On a hot, rainy night, twelve nameless men, selected for a jury from various walks of life, wearily trudge into a room to begin their mandated deliberations, having just been presented with the sad facts of the case of a young boy accused of having stabbed his father to death. All of them seem to be in perfect accord, and some of them are very eager to leave the proceedings behind and return to their lives outside the court.
Then the jury foreman, perfunctorily, asks for votes for "guilty".
And then he ask for votes for "not guilty".
And from seemingly out of nowhere, one single, solitary hand is raised…

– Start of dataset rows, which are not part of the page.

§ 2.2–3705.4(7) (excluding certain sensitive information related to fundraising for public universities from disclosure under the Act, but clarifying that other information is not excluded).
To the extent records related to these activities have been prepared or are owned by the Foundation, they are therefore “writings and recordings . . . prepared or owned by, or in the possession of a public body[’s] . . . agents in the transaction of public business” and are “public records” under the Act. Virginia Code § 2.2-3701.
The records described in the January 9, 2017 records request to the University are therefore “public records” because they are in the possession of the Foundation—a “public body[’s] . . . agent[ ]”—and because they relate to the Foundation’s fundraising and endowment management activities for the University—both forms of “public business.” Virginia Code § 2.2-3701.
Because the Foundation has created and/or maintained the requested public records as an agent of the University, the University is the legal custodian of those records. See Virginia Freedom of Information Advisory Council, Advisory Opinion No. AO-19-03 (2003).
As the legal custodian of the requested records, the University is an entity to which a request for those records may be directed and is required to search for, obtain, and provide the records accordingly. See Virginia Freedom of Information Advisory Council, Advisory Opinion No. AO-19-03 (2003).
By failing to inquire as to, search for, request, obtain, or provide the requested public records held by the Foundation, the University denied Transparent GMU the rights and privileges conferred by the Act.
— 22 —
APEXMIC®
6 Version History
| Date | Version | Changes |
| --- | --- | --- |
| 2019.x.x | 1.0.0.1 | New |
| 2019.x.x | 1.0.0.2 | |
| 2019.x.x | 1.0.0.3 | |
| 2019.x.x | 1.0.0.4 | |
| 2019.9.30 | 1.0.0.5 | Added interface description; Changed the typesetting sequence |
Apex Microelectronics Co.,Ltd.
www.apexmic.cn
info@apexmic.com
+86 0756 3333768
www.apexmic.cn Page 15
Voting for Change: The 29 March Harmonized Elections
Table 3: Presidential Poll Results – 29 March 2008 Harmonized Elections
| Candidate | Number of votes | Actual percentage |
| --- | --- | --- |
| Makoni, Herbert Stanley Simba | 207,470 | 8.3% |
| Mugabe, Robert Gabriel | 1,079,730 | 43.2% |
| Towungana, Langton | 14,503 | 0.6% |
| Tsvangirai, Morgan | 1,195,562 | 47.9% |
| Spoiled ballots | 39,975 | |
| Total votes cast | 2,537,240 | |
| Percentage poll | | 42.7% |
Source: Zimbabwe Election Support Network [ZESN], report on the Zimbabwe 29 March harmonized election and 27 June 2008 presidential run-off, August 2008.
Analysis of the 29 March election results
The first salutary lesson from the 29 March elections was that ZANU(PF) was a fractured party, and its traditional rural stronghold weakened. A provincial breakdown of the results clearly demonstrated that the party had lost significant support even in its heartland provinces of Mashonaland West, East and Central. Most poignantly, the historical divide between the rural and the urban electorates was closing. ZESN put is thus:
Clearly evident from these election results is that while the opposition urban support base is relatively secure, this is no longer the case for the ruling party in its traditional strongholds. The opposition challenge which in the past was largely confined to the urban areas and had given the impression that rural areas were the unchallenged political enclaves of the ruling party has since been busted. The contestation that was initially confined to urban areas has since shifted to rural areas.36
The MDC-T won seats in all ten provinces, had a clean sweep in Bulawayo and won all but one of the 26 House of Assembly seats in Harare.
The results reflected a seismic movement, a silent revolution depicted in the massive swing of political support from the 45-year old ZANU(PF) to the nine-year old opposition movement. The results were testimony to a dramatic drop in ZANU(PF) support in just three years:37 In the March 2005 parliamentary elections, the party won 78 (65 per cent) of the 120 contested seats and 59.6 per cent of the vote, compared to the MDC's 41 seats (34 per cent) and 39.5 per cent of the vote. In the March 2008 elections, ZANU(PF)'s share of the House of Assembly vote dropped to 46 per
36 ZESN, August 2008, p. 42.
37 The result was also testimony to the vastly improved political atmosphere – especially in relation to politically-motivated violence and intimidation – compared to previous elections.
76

Over the next ninety minutes, the jurors revisit and question their seemingly foregone conclusions about the trial and about the boy's guilt, introducing into the proceedings outside research conducted by a juror, and broad assumptions which, it could be argued, go beyond the legal definition of reasonable doubt and would never be allowed, were the situation a real jury one. Technical and legal criticisms aside, however, the many different arguments by which each juror is swayed make for fascinating following and viewing.
As the film begins, above-eye-level cameras fitted with wide-angle lenses photographically represent and convey enormous distance between the jurors, in both the idealogical and spatial senses. But by the end of the film, telephoto lenses placed below eye level show each juror in closeup, which, along with the ever-increasing lateness of the hour and the steaming humidity and rain, create an almost tangible tension and sense of claustrophobia.
In the end, the film is a grippingly paced drama of one man's struggle to find truth against overwhelming opposition, and an overt glorification of the American jury system, not to mention twelve very different actors at the height of their craft.